* TASK *
Say how many lines in the entries hold the string "input", giving the number by itself.

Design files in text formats
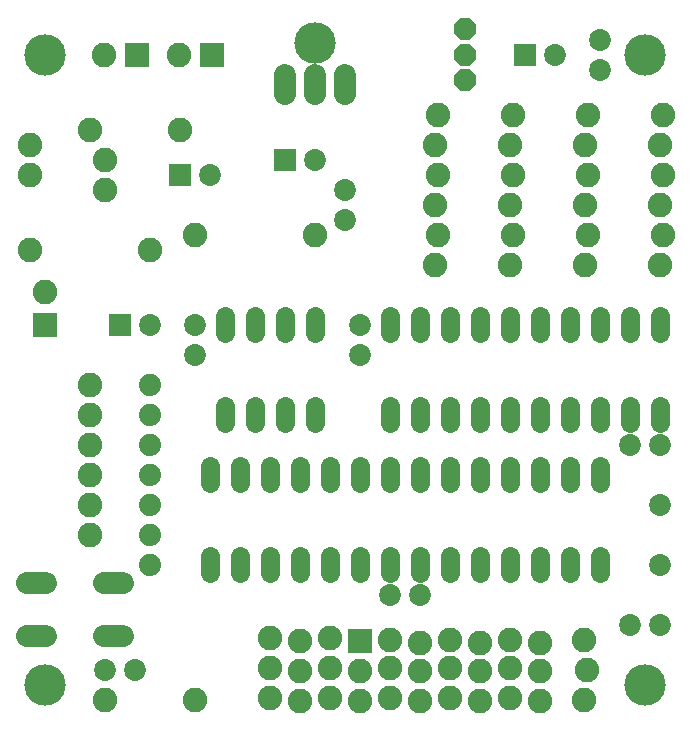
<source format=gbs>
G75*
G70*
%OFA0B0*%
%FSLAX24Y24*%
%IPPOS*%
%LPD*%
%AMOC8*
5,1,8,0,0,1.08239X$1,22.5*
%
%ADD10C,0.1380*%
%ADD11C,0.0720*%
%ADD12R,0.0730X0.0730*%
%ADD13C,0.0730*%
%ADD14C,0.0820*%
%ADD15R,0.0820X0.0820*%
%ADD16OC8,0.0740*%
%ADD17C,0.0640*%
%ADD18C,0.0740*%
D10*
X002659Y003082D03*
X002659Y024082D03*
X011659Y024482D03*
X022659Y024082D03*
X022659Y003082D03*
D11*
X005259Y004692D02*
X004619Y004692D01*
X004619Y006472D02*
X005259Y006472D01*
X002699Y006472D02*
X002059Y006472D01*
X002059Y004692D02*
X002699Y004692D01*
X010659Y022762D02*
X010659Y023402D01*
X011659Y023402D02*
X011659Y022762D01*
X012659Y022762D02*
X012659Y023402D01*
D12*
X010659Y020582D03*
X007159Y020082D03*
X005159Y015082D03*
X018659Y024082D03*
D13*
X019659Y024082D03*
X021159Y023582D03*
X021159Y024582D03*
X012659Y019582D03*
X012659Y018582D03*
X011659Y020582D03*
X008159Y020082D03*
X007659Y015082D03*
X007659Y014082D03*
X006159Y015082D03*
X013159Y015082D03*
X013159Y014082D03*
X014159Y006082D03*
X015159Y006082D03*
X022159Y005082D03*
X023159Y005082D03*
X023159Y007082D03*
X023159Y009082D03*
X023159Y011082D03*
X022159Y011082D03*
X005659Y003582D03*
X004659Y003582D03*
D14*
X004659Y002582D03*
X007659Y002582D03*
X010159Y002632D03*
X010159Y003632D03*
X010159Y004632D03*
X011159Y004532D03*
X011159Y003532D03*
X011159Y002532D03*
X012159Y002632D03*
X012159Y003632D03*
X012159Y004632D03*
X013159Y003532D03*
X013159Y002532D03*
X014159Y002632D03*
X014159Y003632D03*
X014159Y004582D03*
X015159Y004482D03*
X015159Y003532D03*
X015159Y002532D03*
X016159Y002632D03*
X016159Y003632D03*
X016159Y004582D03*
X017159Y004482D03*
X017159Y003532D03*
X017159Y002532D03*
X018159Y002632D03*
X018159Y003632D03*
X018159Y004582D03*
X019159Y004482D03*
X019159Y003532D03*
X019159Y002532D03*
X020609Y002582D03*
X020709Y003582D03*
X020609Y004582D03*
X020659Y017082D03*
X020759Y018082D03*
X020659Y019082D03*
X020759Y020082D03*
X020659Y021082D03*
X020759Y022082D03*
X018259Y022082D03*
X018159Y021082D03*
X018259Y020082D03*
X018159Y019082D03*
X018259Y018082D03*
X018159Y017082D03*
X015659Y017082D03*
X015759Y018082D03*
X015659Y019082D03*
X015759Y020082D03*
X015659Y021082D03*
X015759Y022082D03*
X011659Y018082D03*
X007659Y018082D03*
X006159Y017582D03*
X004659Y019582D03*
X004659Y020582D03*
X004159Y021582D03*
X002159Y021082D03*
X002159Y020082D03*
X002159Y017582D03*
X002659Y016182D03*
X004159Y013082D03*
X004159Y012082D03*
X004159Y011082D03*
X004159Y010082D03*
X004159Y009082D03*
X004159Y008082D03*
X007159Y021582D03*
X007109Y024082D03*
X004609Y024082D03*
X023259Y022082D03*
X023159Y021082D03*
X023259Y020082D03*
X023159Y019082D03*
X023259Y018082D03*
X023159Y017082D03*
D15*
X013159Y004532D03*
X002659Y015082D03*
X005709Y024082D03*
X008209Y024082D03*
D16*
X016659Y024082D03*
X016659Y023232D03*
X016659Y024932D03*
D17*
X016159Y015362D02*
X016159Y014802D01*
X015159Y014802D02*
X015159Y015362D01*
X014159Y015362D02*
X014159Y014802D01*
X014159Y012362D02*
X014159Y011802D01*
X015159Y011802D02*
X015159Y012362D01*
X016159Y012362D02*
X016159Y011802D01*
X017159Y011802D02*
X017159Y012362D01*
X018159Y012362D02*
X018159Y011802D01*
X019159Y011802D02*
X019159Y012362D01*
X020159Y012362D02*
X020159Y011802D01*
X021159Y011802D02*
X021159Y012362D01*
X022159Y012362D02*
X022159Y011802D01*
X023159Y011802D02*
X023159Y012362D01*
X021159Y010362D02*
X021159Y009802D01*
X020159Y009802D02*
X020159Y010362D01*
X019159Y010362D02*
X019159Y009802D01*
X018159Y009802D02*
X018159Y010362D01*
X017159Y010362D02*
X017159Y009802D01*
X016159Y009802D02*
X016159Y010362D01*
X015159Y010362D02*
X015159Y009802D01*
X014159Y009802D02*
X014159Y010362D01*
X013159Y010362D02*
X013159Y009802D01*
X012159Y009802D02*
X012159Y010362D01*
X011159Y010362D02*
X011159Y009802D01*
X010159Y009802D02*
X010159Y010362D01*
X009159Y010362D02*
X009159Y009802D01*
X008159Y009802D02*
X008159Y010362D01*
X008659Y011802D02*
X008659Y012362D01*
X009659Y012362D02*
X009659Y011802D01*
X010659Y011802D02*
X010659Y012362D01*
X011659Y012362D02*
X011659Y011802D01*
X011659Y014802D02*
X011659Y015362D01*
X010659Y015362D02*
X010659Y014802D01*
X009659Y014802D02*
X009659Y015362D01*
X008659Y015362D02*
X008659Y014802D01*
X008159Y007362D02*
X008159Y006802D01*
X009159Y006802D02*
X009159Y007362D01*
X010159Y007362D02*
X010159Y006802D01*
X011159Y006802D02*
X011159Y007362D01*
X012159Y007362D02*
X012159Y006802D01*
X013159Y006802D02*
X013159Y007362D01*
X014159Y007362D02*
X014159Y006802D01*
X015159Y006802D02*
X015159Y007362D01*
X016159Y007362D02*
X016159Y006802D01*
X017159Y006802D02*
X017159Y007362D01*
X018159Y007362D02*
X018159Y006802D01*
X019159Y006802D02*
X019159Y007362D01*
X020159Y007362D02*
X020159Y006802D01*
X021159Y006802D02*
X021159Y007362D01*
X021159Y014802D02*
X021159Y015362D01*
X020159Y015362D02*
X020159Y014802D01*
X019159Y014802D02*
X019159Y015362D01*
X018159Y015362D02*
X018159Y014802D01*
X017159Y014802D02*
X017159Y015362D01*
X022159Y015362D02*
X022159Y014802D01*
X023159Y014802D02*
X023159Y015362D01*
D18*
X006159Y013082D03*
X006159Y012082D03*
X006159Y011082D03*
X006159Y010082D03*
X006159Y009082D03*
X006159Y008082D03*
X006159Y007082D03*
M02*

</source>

--

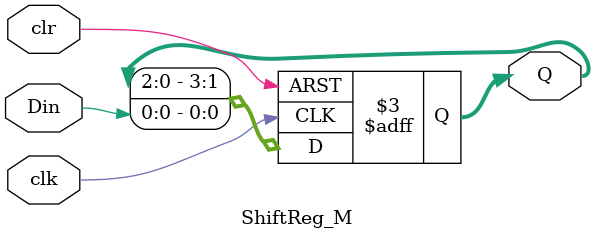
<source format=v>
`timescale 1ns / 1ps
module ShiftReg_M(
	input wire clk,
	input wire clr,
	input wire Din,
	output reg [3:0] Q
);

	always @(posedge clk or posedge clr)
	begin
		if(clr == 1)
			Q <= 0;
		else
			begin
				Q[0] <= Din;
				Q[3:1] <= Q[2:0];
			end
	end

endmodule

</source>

* PROBLEM SOLUTION *
3